Reporters sans frontières (RSF) a accueilli avec « joie » l’attribution du prix, affirmant que c’était « un signe puissant, un appel à l’action ». « A cet instant, deux sentiments dominent : la joie et l’urgence », a déclaré Christophe Deloire, Secrétaire général de RSF, devant des journalistes au siège de l’organisation à Paris. « La joie, parce que c’est un merveilleux et très puissant message en faveur du journalisme. Un très bel hommage à deux journalistes (…), qui représentent l’ensemble des journalistes sur la planète qui prennent des risques pour favoriser le droit à l’information ».

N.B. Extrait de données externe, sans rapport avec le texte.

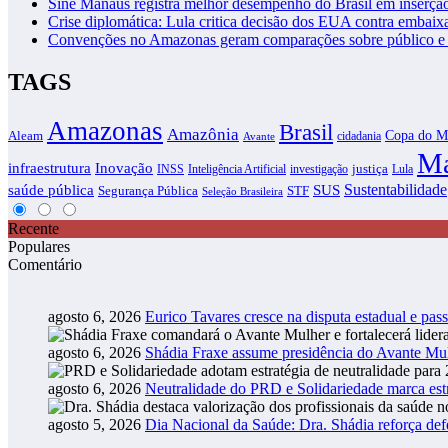
Sine Manaus registra melhor desempenho do Brasil em inserçã
Crise diplomática: Lula critica decisão dos EUA contra embaixa
Convenções no Amazonas geram comparações sobre público e i
TAGS
Amazonas
Brasil
Amazônia
Copa do M
Aleam
cidadania
Avante
Ma
infraestrutura
Inovação
justiça
INSS
Inteligência Artificial
investigação
Lula
SUS
Sustentabilidade
saúde pública
Segurança Pública
STF
Seleção Brasileira
Recente
Populares
Comentário
agosto 6, 2026
Eurico Tavares cresce na disputa estadual e pass
agosto 6, 2026
Shádia Fraxe assume presidência do Avante M
agosto 6, 2026
Neutralidade do PRD e Solidariedade marca estr
agosto 5, 2026
Dia Nacional da Saúde: Dra. Shádia reforça def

« Et puis, en même temps, un sentiment d’urgence parce que le journalisme est fragilisé, parce que le journalisme est attaqué, parce que les démocraties le sont, que la désinformation et les rumeurs fragilisent autant le journalisme que les démocraties et qu’il est temps d’agir », a-t-il ajouté.

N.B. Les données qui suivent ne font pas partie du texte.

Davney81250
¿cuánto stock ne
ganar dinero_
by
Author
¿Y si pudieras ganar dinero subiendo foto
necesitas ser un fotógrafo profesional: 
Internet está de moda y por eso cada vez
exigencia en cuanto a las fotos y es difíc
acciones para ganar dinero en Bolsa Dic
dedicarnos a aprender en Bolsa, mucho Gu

LA LIBERTE DE LA PRESSE, UNE PROBLEMATIQUE
Le président américain Joe Biden a de son côté salué les deux lauréats pour avoir, grâce à leur travail journalistique, « rendu compte des abus du pouvoir, exposé la corruption et exigé de la transparence ».
Le Secrétaire général de l’Organisation des nations unies, Antonio Guterres, a aussi tenu à réaffirmer « le droit à la liberté de la presse ; reconnaissons le rôle fondamental des journalistes et renforçons les efforts à tous les niveaux pour soutenir des médias libres, indépendants et pluriels », a-t-il dit dans un communiqué. « Aucune société ne peut être libre et juste sans des journalistes capables d’enquêter sur les méfaits, d’informer les citoyens, de demander des comptes aux dirigeants », a-t-il ajouté.
Selon le dernier classement annuel de RSF (donnée par avance comme l’un des favoris pour le Nobel), la situation de la liberté de la presse est problématique, difficile, voire très grave dans près de trois quarts (73 %) des 180 pays évalués par l’organisation, et bonne ou satisfaisante dans seulement 27 % d’entre eux. Un funeste compteur tenu par RSF sur son site montre que 24 journalistes professionnels ont été tués depuis le début de l’année et que 350 autres restent emprisonnés à ce jour.
Du journaliste saoudien Jamal Khashoggi, tué dans le consulat de son pays à Istanbul en 2018, au journal hongkongais prodémocratie Apple Daily, cible de critiques récurrentes de Pékin et contraint de fermer cette année, les tentatives de musellement foisonnent.
Si l’information est systématiquement prise pour cible par les régimes autoritaires et sur les champs de bataille, le débat public dans les pays en paix est aussi parasité par les infox, dont les conséquences peuvent être dramatiques.